TASK DATA:
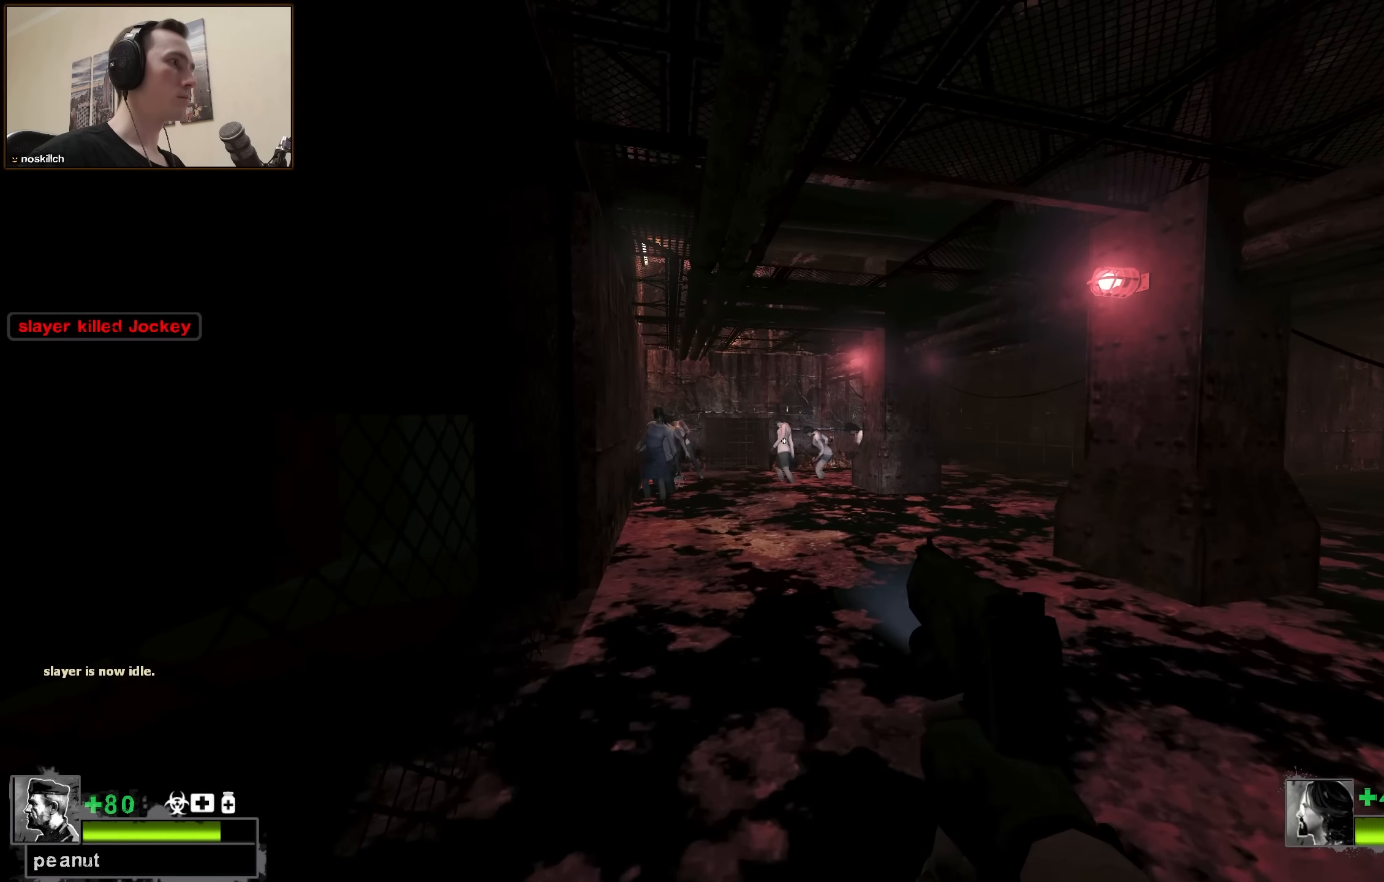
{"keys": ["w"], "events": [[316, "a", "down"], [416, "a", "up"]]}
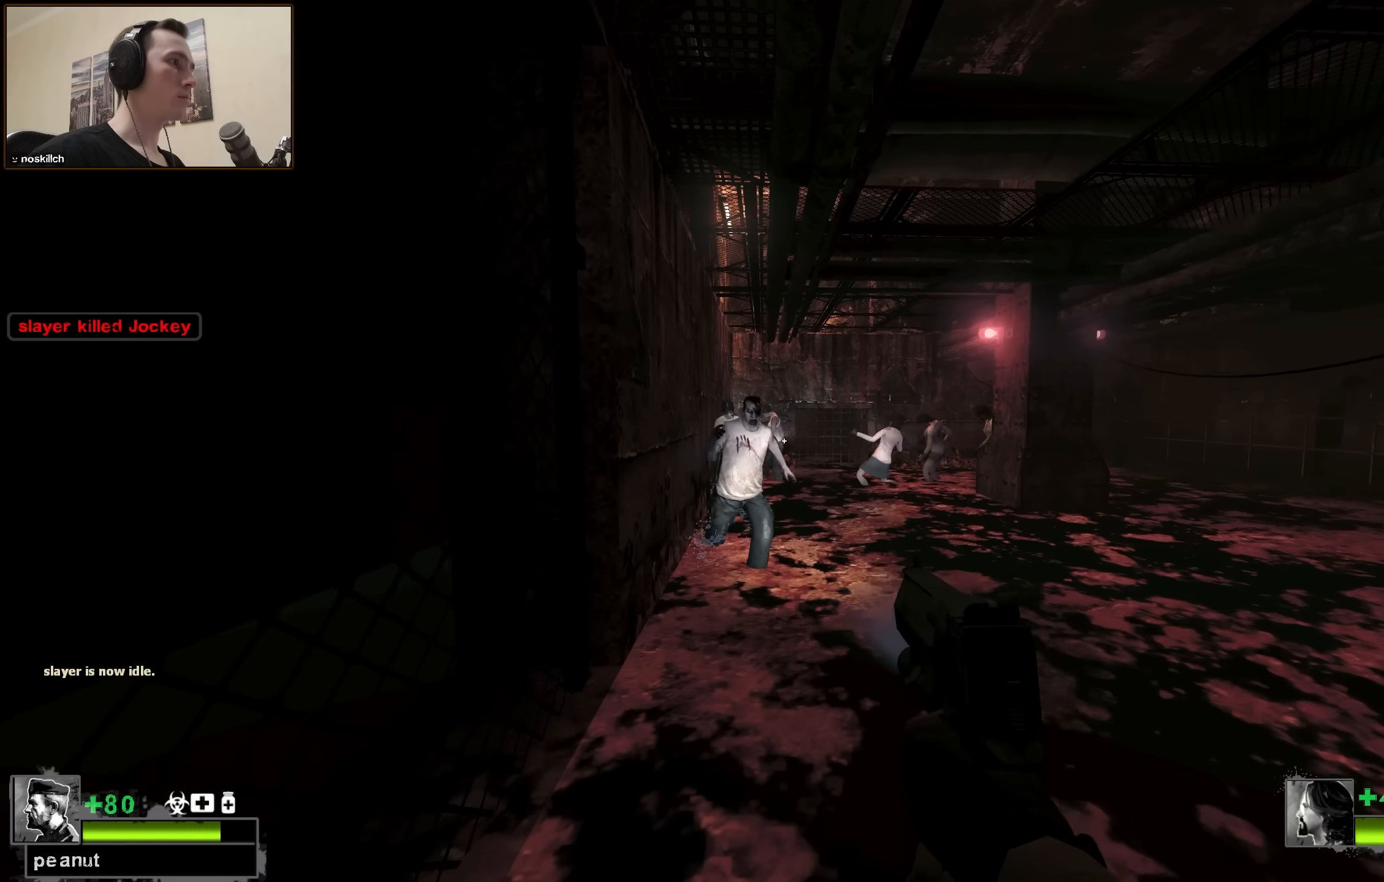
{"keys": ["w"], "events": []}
--
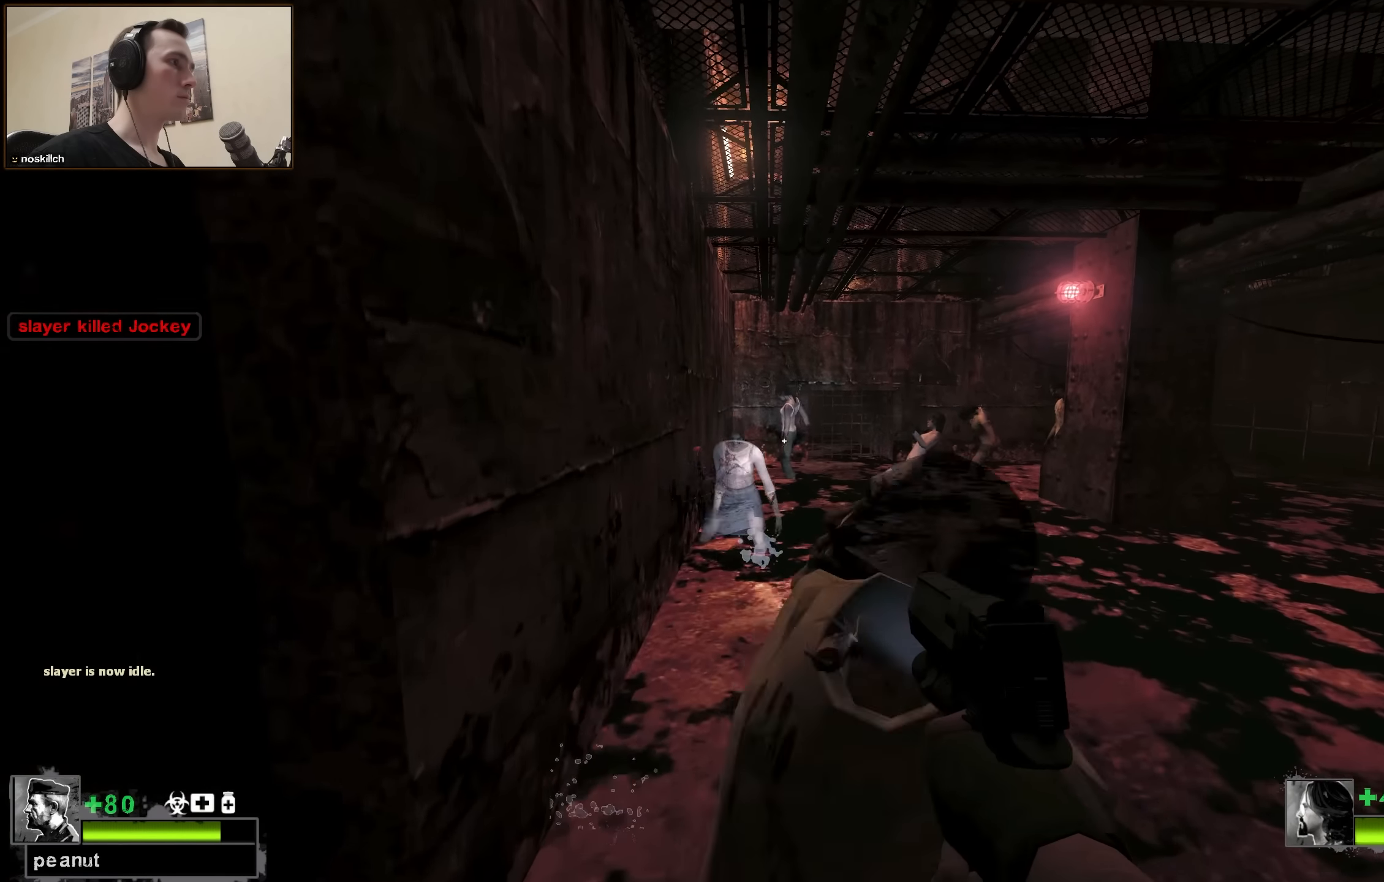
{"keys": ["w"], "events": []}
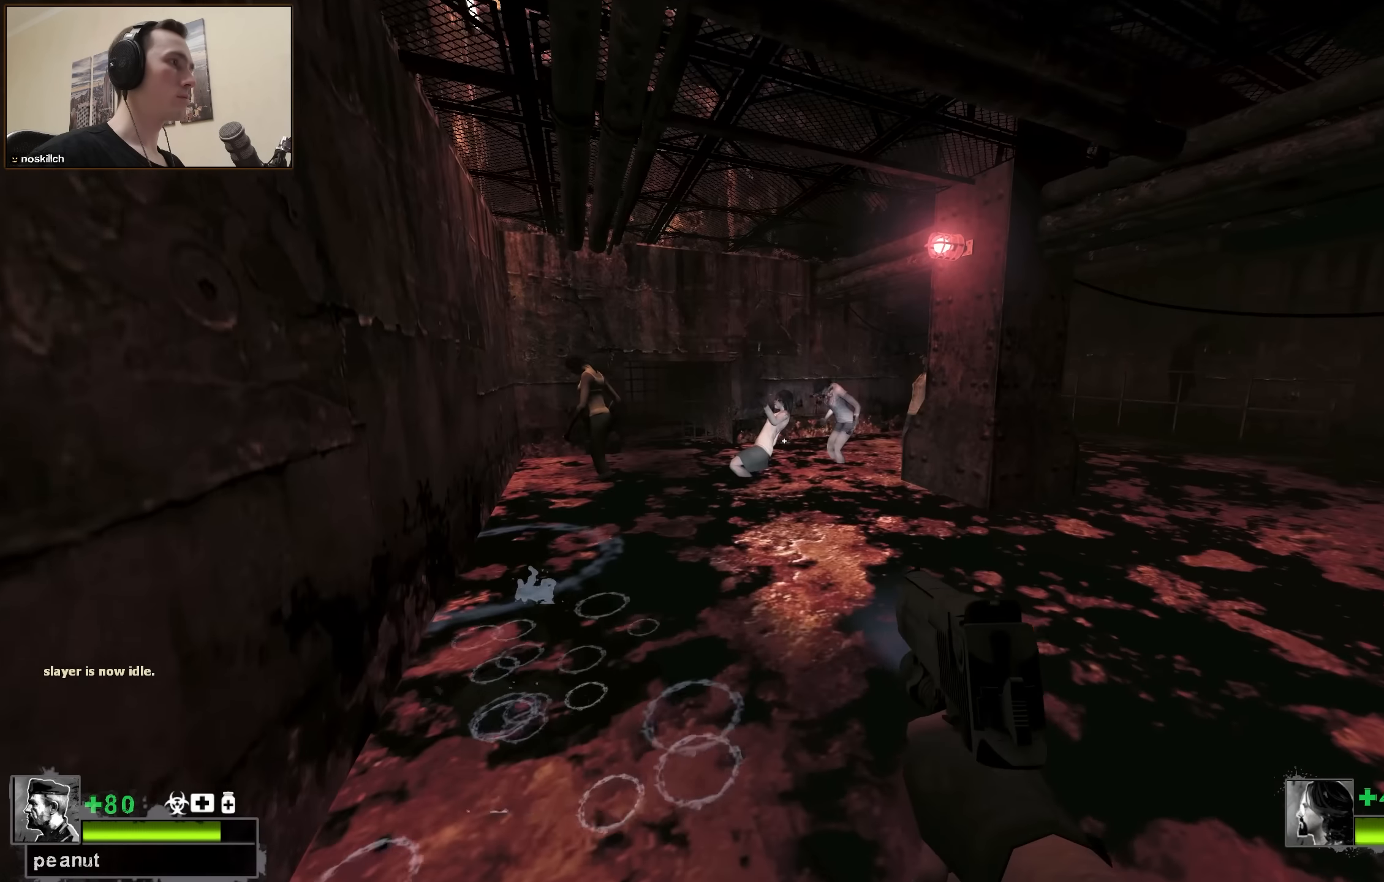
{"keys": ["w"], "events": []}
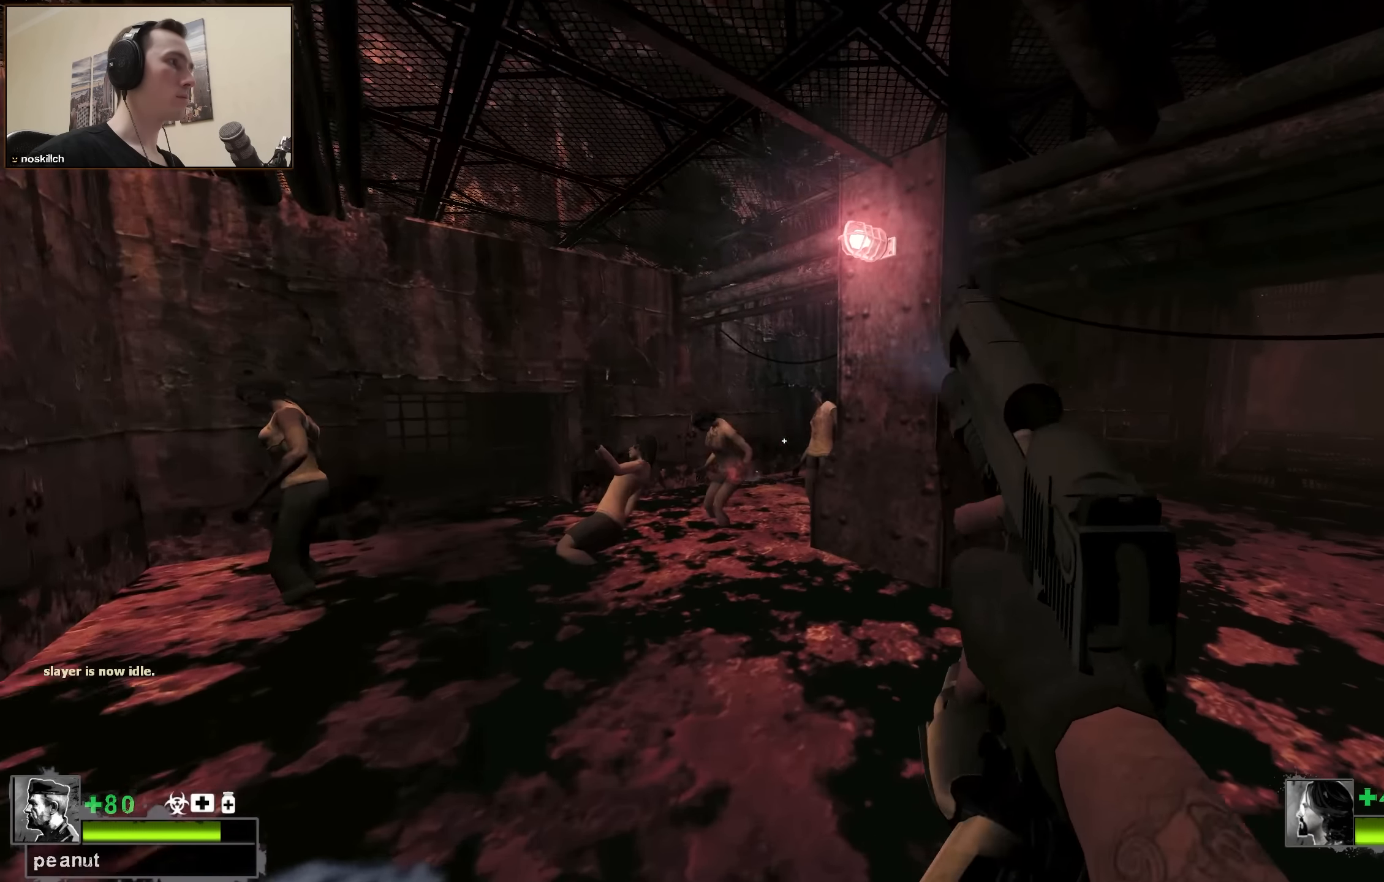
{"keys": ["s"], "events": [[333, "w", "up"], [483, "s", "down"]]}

WORK TO BE COMPLETED: Every line holding the word "down" should be copied out of the records above.

ANSWER SECTION:
{"keys": ["w"], "events": [[316, "a", "down"], [416, "a", "up"]]}
{"keys": ["s"], "events": [[333, "w", "up"], [483, "s", "down"]]}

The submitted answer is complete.